Oh by the way, between then and today, we get a maintenance request saying the washing machine doesn’t work. The landlord sends in a repairman who says that fresh concrete has been poured down the drain of the laundry machine, and he will have to dig up the floor. Wonder how that happened.
So this morning we attend, no tenants of course, they’ve already reaped the benefit of an extra free month. The adjudicator explains that she brought us back because on reflection, she didn’t think she had the jurisdiction to order a non-remedial eviction, but also order conditions and the right for the landlord to file ex parte on a breach. She said she didn’t think she could have two termination dates in one order.
She is clearly wrong in law, and I’ve done this same order a dozen times. And it’s not two termination dates in one order, it’s one non-remedial date, but a right to file an L4 ex parte
The Board says publicly it’s trying hard to resolve the more complex matters through mediation. But regulars like myself just stop mediating and insist on everything going to hearing when if there was a breach. re-application for an eviction date prior to that if the tenants don’t live up to the agreement. But the issue is not that I disagree with her interpretation of the law. The issue is that the 10 minute hearing we had this morning, in the absence of the tenant, could have been done as a telephone hearing, permitted by the Rules of Practice, the very next day after the August 21st hearing. It’s now cost my client another month. Just another $1,000 in rent caused by the delay, no big deal.:
Members routinely question a tenant’s commitment to a consent order, and instead suggest they go talk to Duty Counsel
The Board routinely sends ex parte applications to a hearing rather than issuing an order as the Act permits
The Board routinely sets aside eviction orders that came about as a result of an admitted breach of a mediated agreements and consent order, for no reason
The Board refuses to take consents that are within its jurisdiction
Mediation at the LTB. No thanks, and I would stay away too if I were you.

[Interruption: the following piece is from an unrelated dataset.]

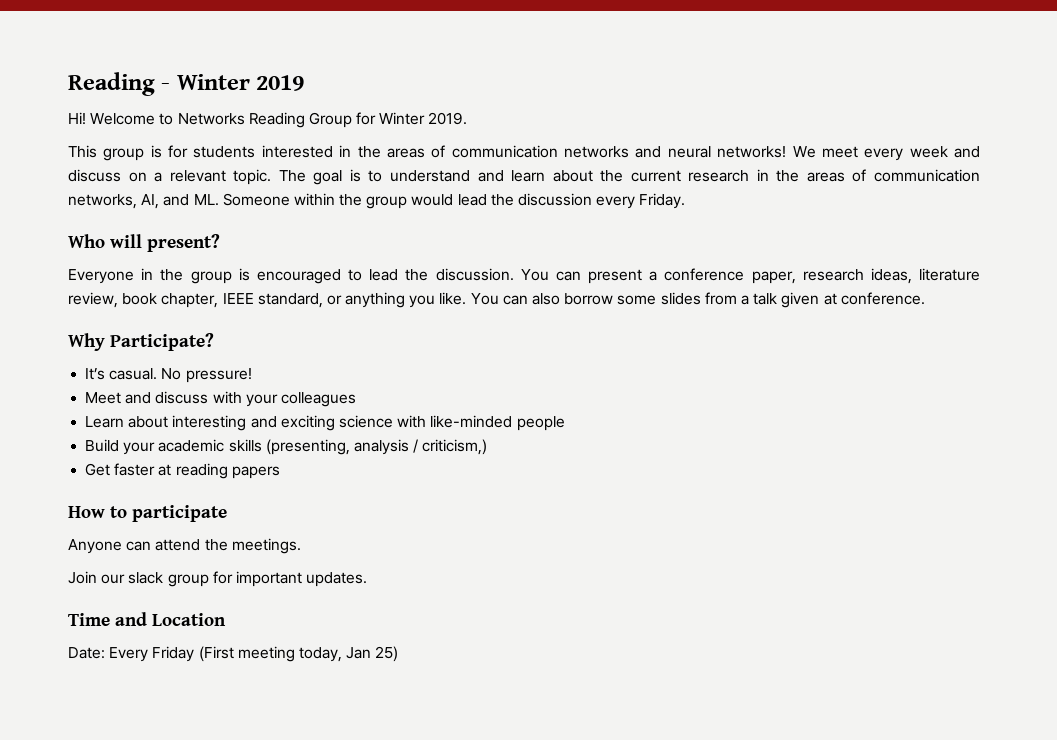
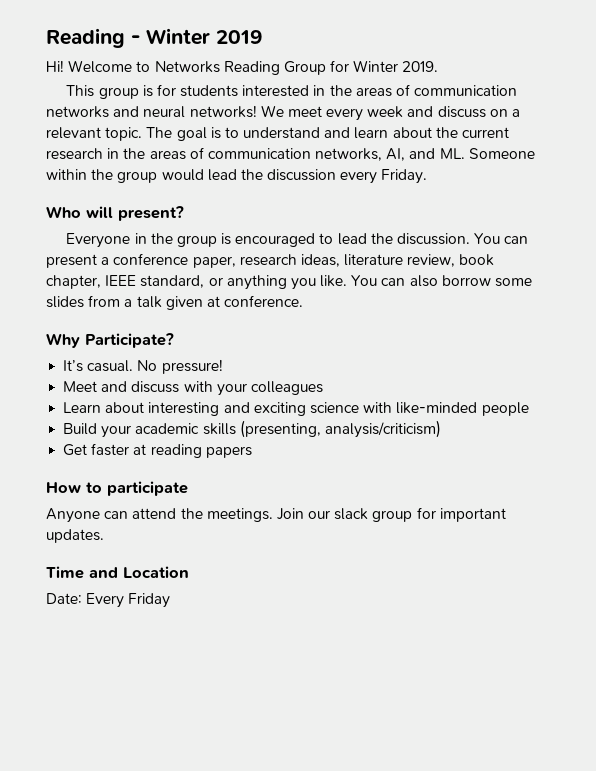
[353,439,488,455] analysis / criticism,) -> [324,420,441,438] analysis/criticism)
(301, 546) // -> (273, 515) none
[198,646,399,662] (First meeting today, Jan 25) -> (171, 600) none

I agree completely, I had a similar situation this summer.
Exactly – If the mediation is not binding what use is it?
There needs to be some higher powers looking into this type of behavior by the LTB.
Do you think these examples are rare causes or typical?
Mediated today. Complete breakdown. The tenant wanted to remain in the property 5 months rent free and his lawyer said if I didnt accept it, they would hold up the process that long anyway. The member only allowed 1 week delay. Crossing fingers as Power of Sale is looming.
Although how about in cases where the mediated agreement under a L1 that stipulates payments by tenant and repairs by landlord whereby tenant complies but landlord doesn't? Those happen often enough and leaves the compliant tenant to find a way to enforce specific performance with little remedial action such as eviction or order for arrears that a landlord can at least pursue. Such cases force tenant advocates to counsel caution against mediating s.82 issues and simply present them in hearing for the Board to adjudicate.